Ce retrait, a précisé la Maison Blanche, s’accompagne d’un déploiement provisoire de renforts, en Afghanistan et dans les pays alentours, pour raisons de sécurité. Depuis l’annonce du départ des troupes étrangères, les talibans multiplient déjà les attaques contre les policiers et militaires afghans : plus d’une centaine ont été tués ces deux dernières semaines.

Ce vendredi, au moins 21 personnes ont été tuées et 90 blessées dans l'explosion d'une voiture piégée à Pul-e-Alam, la capitale de la province de Logar (est). L'attentat a pris pour cible une maison d'hôtes où vivaient des dizaines de personnes.

Depuis 2015, les forces de l’Otan formaient les forces de sécurité afghane pour assurer la sécurité dans le pays après le départ des alliés.
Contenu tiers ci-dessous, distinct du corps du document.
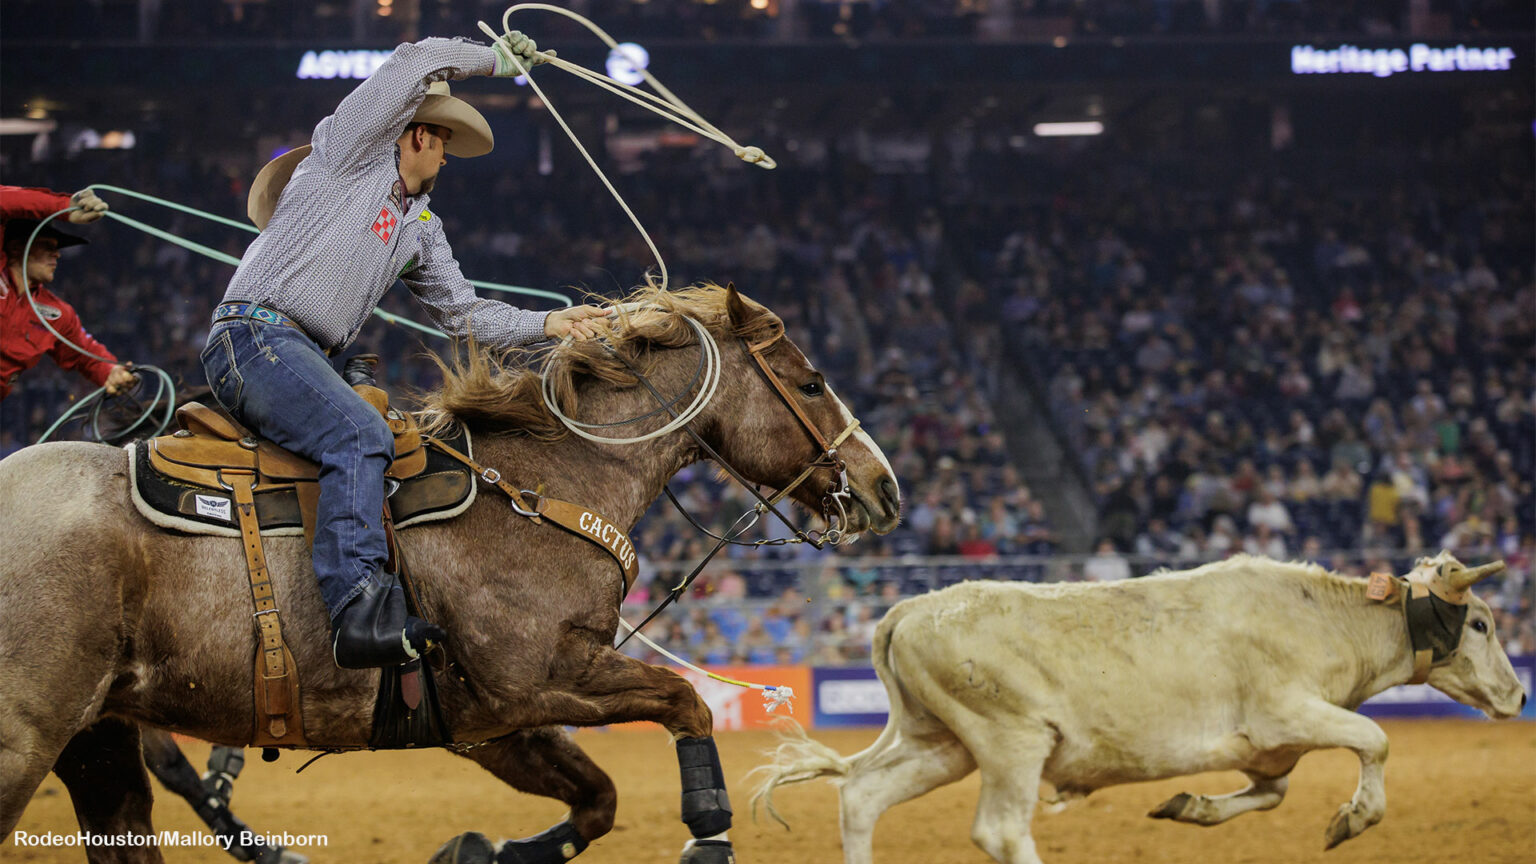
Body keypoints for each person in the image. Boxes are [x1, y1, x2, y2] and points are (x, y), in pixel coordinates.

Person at [205, 33, 612, 670]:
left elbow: (466, 315)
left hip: (296, 350)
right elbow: (415, 59)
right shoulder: (346, 157)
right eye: (445, 142)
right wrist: (498, 61)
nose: (448, 159)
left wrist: (551, 323)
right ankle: (357, 609)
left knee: (382, 438)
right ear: (419, 134)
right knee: (360, 436)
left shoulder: (421, 227)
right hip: (256, 336)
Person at [1, 185, 137, 400]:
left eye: (57, 248)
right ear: (17, 248)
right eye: (47, 246)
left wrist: (110, 372)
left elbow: (86, 355)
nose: (57, 255)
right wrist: (63, 206)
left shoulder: (56, 313)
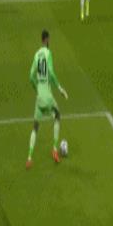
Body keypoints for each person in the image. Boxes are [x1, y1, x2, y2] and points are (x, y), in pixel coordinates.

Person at [26, 30, 68, 169]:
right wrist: (60, 88)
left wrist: (37, 89)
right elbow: (51, 72)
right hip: (48, 97)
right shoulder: (48, 53)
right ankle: (55, 149)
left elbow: (30, 76)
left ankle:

Mais à l’heure où cette mission « Resolute support » s’achève, le chef du commandement central de l'armée américaine, le général McKenzie, s'est dit inquiet de la capacité de l'armée afghane à remplir cette mission, sans le renseignement et le soutien armé que lui fournissait également depuis des années la coalition, et qui lui donnait un avantage certain sur les talibans.

Le départ des forces de l'Alliance pourrait plonger l'Afghanistan dans une nouvelle guerre civile ou permettre le retour au pouvoir des talibans, qui en avaient été chassés fin 2001.